Mit Fragen der Zukunft setzt sich derweil ein internationales Studierendentreffen auseinander. Im Auftaktjahr 2023 wird zunächst ein kleiner Kreis Studierender aus aller Welt die notwendigen Strukturen erarbeiten, in denen ab dem kommenden Jahr in größerer Zahl gewirkt werden kann. In der Folge soll das internationale Studierendentreffen ein Zentrum des transnationalen Austauschs und der Unterstützung unter dem Dach des Wartburg-Festes der Demokratie werden. Das Treffen bildet somit eine einzigartige Plattform für den Transfer von Ideen, Erfahrungen und Perspektiven. Studierende erhalten die Möglichkeit, ihre Ansichten über den Zustand der Demokratie in ihren Heimatländern miteinander zu teilen, voneinander zu lernen und Erfahrungen mitzunehmen. Durch den Dialog und die Diskussion können sie sich beispielsweise gegenseitig über Schwierigkeiten bei der Partizipation informieren und politische Fehlentwicklungen identifizieren. Im Resultat sollen gemeinsame Programme, Initiativen und innovative Ansätze für Lösungen und Strategien entwickelt werden, die das Engagement der Studierenden für die Demokratie stärken. Das internationale Studierendentreffen wird aber nicht nur ein Ort des Austausches, sondern auch ein Knotenpunkt der Unterstützung sein. Die Teilnehmenden haben die Möglichkeit, sich gegenseitig zu ermutigen, zu inspirieren und zu helfen. Das Treffen wird Raum für die Entwicklung von Netzwerken und Partnerschaften geben, um langfristige Verbindungen zu schaffen und den gemeinsamen Einsatz für die Demokratie auch über den alljährlichen Termin im Oktober hinaus zu stärken. Ziel ist es, ein langfristiges internationales Netzwerk von Studierenden und Alumni zu bilden, welches weltweit demokratische Initiativen unterstützt und damit Impulse setzt. Die Gesellschaft zur Erforschung der Demokratie-Geschichte wird dafür Anlaufpunkt und Koordinationsstelle sein.

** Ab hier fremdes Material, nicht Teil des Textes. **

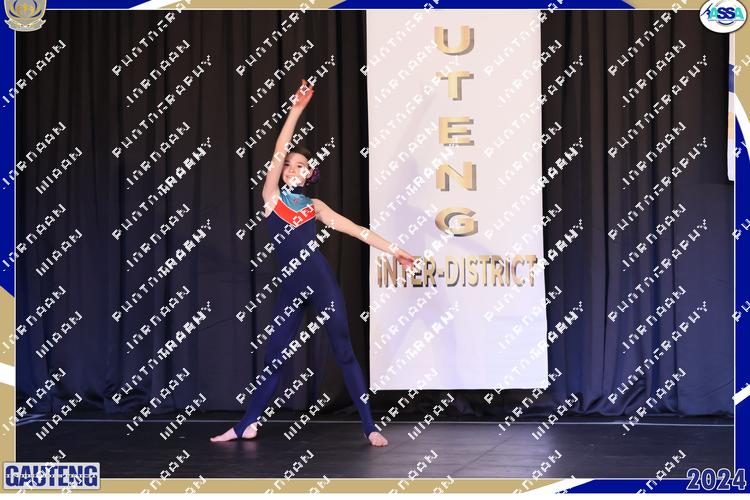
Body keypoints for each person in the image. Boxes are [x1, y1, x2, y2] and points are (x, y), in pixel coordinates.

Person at [211, 79, 417, 447]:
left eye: (301, 165)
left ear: (310, 174)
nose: (293, 168)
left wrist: (395, 249)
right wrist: (296, 110)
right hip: (291, 287)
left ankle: (370, 426)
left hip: (321, 282)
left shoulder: (315, 207)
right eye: (289, 164)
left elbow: (357, 230)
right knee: (274, 358)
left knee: (344, 351)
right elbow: (279, 150)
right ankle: (247, 425)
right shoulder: (272, 199)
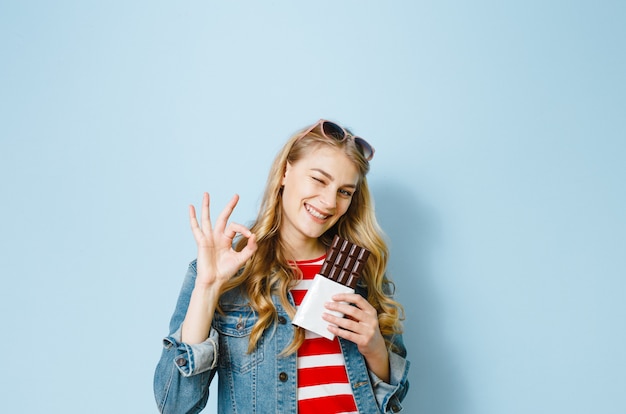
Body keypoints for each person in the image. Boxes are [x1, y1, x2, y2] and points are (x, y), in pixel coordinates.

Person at [153, 119, 410, 413]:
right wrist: (208, 288)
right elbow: (173, 405)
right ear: (286, 171)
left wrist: (375, 348)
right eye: (319, 179)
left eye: (344, 192)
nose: (328, 202)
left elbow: (393, 398)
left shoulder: (360, 273)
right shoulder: (227, 272)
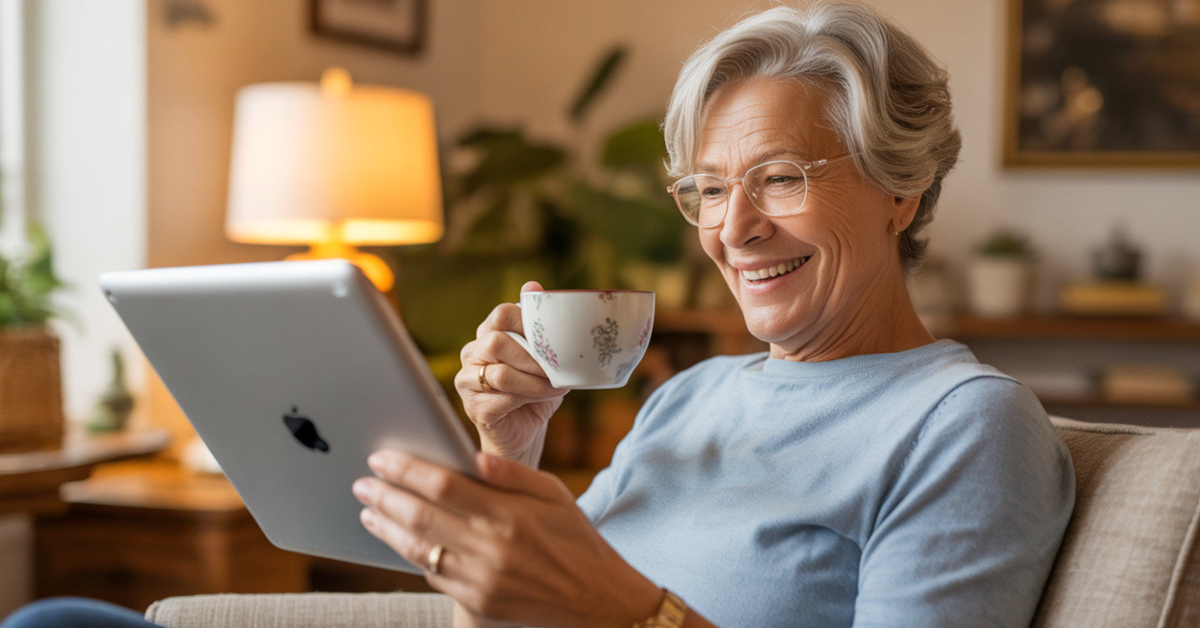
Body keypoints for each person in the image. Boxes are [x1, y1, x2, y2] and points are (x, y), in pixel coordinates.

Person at [1, 2, 1072, 628]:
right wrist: (504, 455)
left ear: (902, 190)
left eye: (781, 178)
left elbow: (591, 606)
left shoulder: (965, 426)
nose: (734, 228)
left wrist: (628, 611)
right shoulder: (691, 395)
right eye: (707, 189)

Die Zukunft gestalten: Jugendliche am Modell im Burghof (Wartburg-Stiftung Eisenach)

In der Summe bietet das Wartburg-Fest der Demokratie für alle drei skizzierten Säulen zur Vergangenheit, Gegenwart und Zukunft, sprich: die wissenschaftliche Tagungs- und die festliche Vortragsreihe sowie für das internationale Studierendentreffen den idealen Rahmen. Die Wartburg selbst symbolisiert als Ort der Demokratiegeschichte die Werte der Demokratie, steht gleichermaßen für ihre Errungenschaften, wie sie auch die damit verbundenen Herausforderungen sichtbar macht. Und nicht zuletzt tragen die beteiligten Kooperationspartner von der Gesellschaft zur Erforschung der Demokratie-Geschichte mit Sitz in Weimar, der Wartburg-Stiftung in Eisenach sowie der Friedrich-Schiller-Universität in Jena durch ihre Arbeit dazu bei, das Bewusstsein für die Bedeutung der Demokratie zu stärken und die Menschen zu inspirieren, das demokratische Miteinander zu stärken und zu schützen.


Das Wartburg – Fest der Demokratie ist ein Projekt der Gesellschaft zur Erforschung der Demokratie-Geschichte (GEDG), in Verbindung mit der Wartburg-Stiftung Eisenach und in Kooperation mit der Friedrich-Schiller-Universität Jena.